Stagflation stock #1
Nutrien (TSX:NTR)(NYSE:NTR) is a top pick for investors worried about stagflation. The Saskatoon-based company provides fertilizers for the North American agricultural sector. Under normal circumstances, this service is absolutely essential. This year, it’s our only hope.
25% of the world’s grains are produced in Russia and Ukraine. Now that one country faces an invasion and another faces sanctions, supply is undoubtedly disrupted. To make matters worse, Russia is also the world’s top exporter of fertilizer. Canadian fertilizer companies Nutrien will have to plug the gap.
Nutrein stock has already tripled since 2020. Despite that surge, the stock trades at a price-to-earnings ratio of 18. As the value of fertilizers skyrockets, Nutrien stock could see further upside in 2022 and beyond. That’s what makes this stock a safe haven during stagflation.
Stagflation stock #2
Barrick Gold (TSX:ABX)(NYSE:GOLD) is another potential stagflation bet. Academic literature suggests that gold prices should skyrocket during periods of inflation or stagflation. This is because the value of currency plummets and a hard metal like gold serves as a safe haven. Gold certainly had a good run during the 1970s stagflation crisis.

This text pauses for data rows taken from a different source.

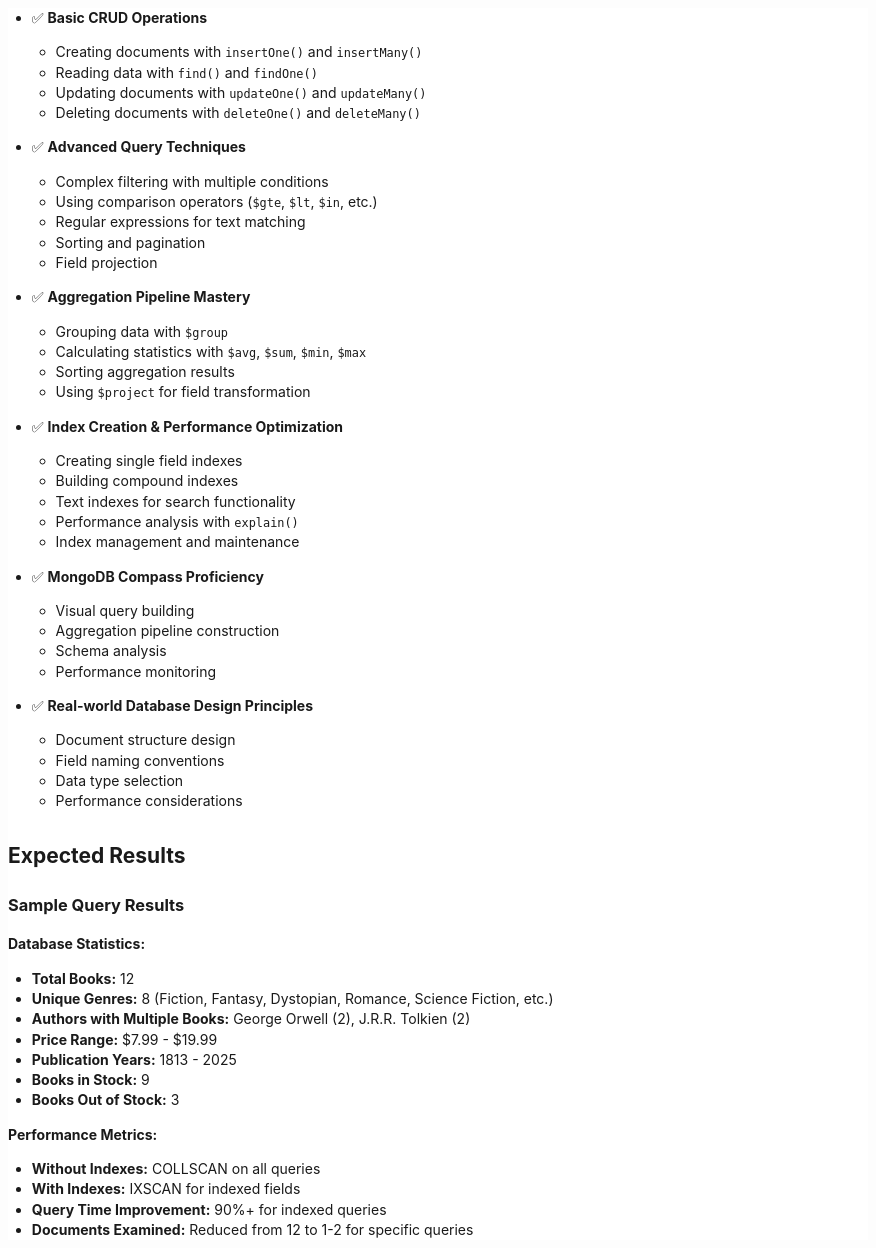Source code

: - ✅ **Basic CRUD Operations**
  - Creating documents with `insertOne()` and `insertMany()`
  - Reading data with `find()` and `findOne()`
  - Updating documents with `updateOne()` and `updateMany()`
  - Deleting documents with `deleteOne()` and `deleteMany()`

- ✅ **Advanced Query Techniques**
  - Complex filtering with multiple conditions
  - Using comparison operators (`$gte`, `$lt`, `$in`, etc.)
  - Regular expressions for text matching
  - Sorting and pagination
  - Field projection

- ✅ **Aggregation Pipeline Mastery**
  - Grouping data with `$group`
  - Calculating statistics with `$avg`, `$sum`, `$min`, `$max`
  - Sorting aggregation results
  - Using `$project` for field transformation

- ✅ **Index Creation & Performance Optimization**
  - Creating single field indexes
  - Building compound indexes
  - Text indexes for search functionality
  - Performance analysis with `explain()`
  - Index management and maintenance

- ✅ **MongoDB Compass Proficiency**
  - Visual query building
  - Aggregation pipeline construction
  - Schema analysis
  - Performance monitoring

- ✅ **Real-world Database Design Principles**
  - Document structure design
  - Field naming conventions
  - Data type selection
  - Performance considerations

## Expected Results

### Sample Query Results

**Database Statistics:**
- **Total Books:** 12
- **Unique Genres:** 8 (Fiction, Fantasy, Dystopian, Romance, Science Fiction, etc.)
- **Authors with Multiple Books:** George Orwell (2), J.R.R. Tolkien (2)
- **Price Range:** $7.99 - $19.99
- **Publication Years:** 1813 - 2025
- **Books in Stock:** 9
- **Books Out of Stock:** 3

**Performance Metrics:**
- **Without Indexes:** COLLSCAN on all queries
- **With Indexes:** IXSCAN for indexed fields
- **Query Time Improvement:** 90%+ for indexed queries
- **Documents Examined:** Reduced from 12 to 1-2 for specific queries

However, it hasn’t taken off yet. Gold prices are up only 15.6% over the past year. That’s decent performance, but not enough to cover the risk of inflation or stagflation. Over the same period, Barrick Gold stock is up 21%. Again, that’s excellent performance but below the pace of growth in rent, oil, and food prices.
Gold could be lagging behind in this cycle. However, investors need to keep an eye on it for the months ahead to see if prices accelerate. Nevertheless, gold is performing better than most tech and growth stocks, so it could still cushion your portfolio in 2022.
Stagflation stock #3
Utility giant Fortis (TSX:FTS)(NYSE:FTS) is my favourite pick for safety. The stock sustained its value throughout the 2020 correction. Year to date, it’s flat. However, energy costs are rising, which means Fortis could see its top line expand throughout 2022.
Even before the crisis, Fortis management estimated 5-6% growth in cash flows. That means it can sustain its 49-year track record of annual dividend growth. If we face an inflationary or stagflationary crisis in 2022, this robust Dividend Aristocrat should certainly be on your radar.